### [ASSIGNMENT]
Copy the records below exactly as they stand. Leave out the pictures.
DATA FOR THE TASK: Begin
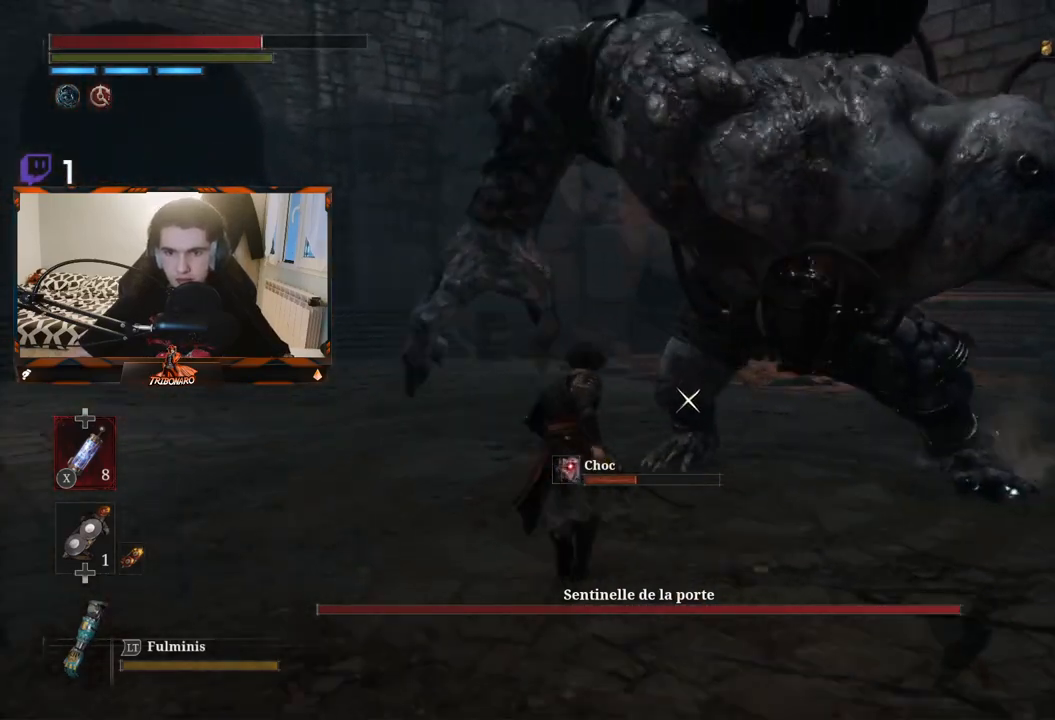
{"buttons": [], "left_stick": "up", "right_stick": "center", "events": []}
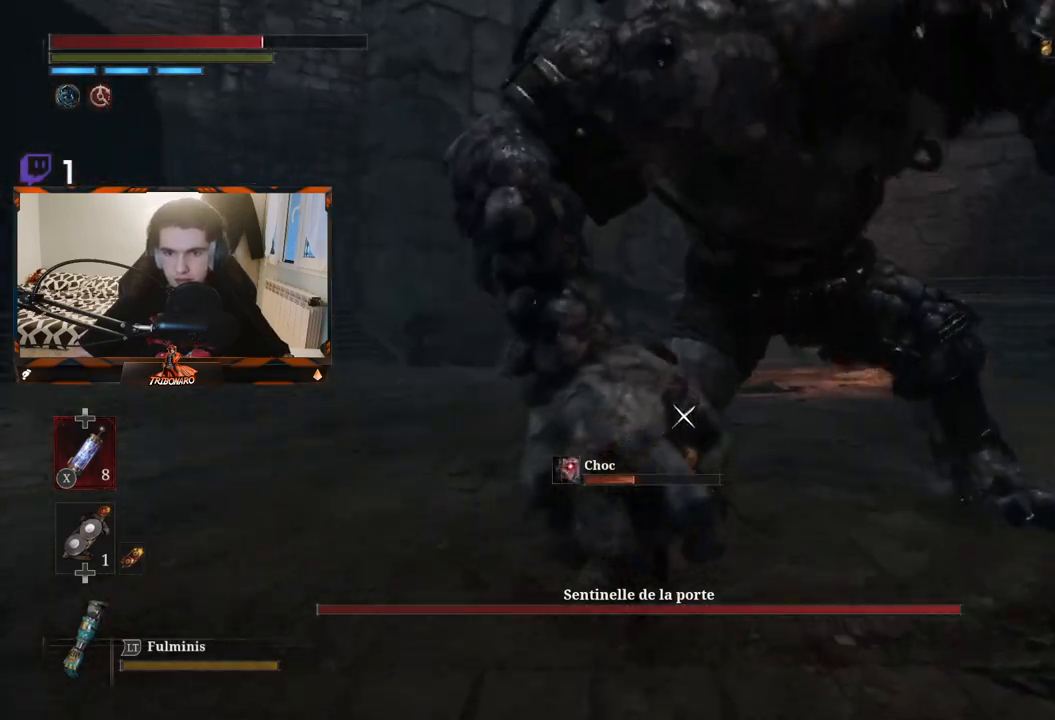
{"buttons": [], "left_stick": "up", "right_stick": "center", "events": [[433, "R1", "down"], [500, "R1", "up"]]}
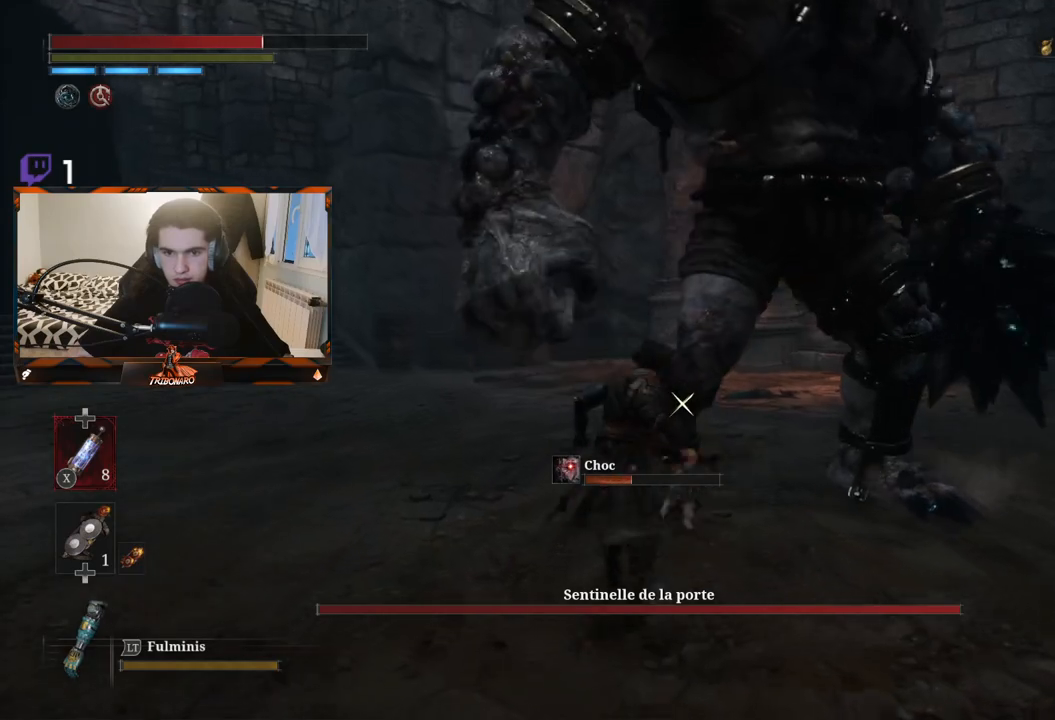
{"buttons": [], "left_stick": "up", "right_stick": "center", "events": []}
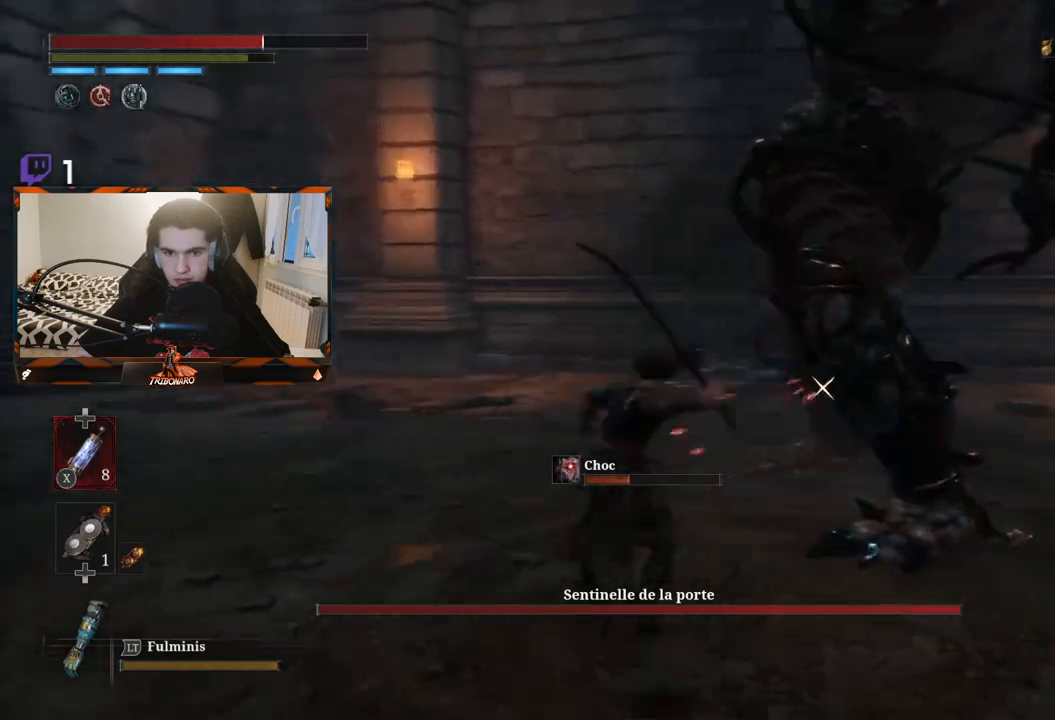
{"buttons": [], "left_stick": "center", "right_stick": "center", "events": [[150, "left_stick", "center"]]}
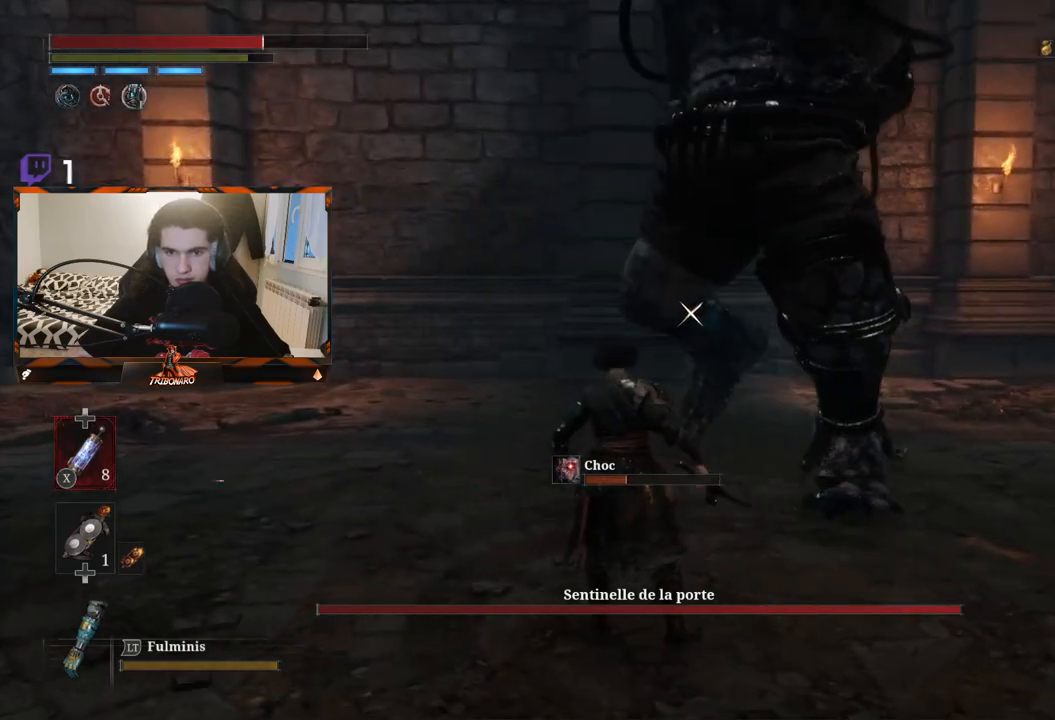
{"buttons": [], "left_stick": "center", "right_stick": "center", "events": [[233, "L1", "down"], [450, "L1", "up"]]}
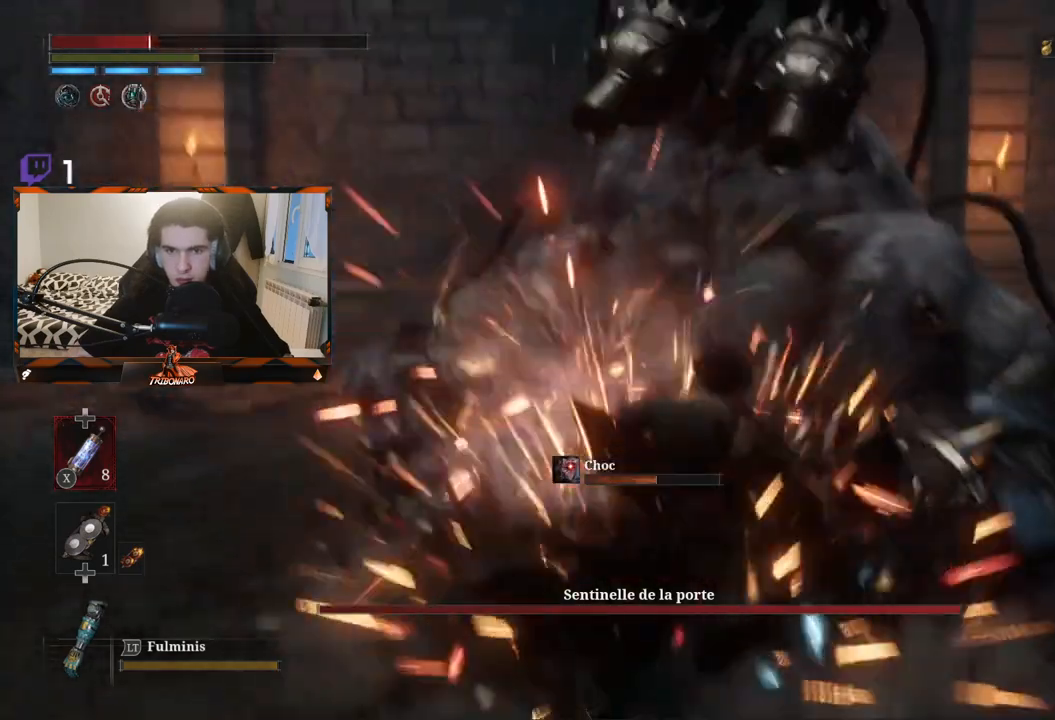
{"buttons": [], "left_stick": "up-left", "right_stick": "center", "events": [[283, "left_stick", "up-left"]]}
DATA FOR THE TASK: End
### [WRITTEN ANSWER]
{"buttons": [], "left_stick": "up", "right_stick": "center", "events": []}
{"buttons": [], "left_stick": "up", "right_stick": "center", "events": [[433, "R1", "down"], [500, "R1", "up"]]}
{"buttons": [], "left_stick": "up", "right_stick": "center", "events": []}
{"buttons": [], "left_stick": "center", "right_stick": "center", "events": [[150, "left_stick", "center"]]}
{"buttons": [], "left_stick": "center", "right_stick": "center", "events": [[233, "L1", "down"], [450, "L1", "up"]]}
{"buttons": [], "left_stick": "up-left", "right_stick": "center", "events": [[283, "left_stick", "up-left"]]}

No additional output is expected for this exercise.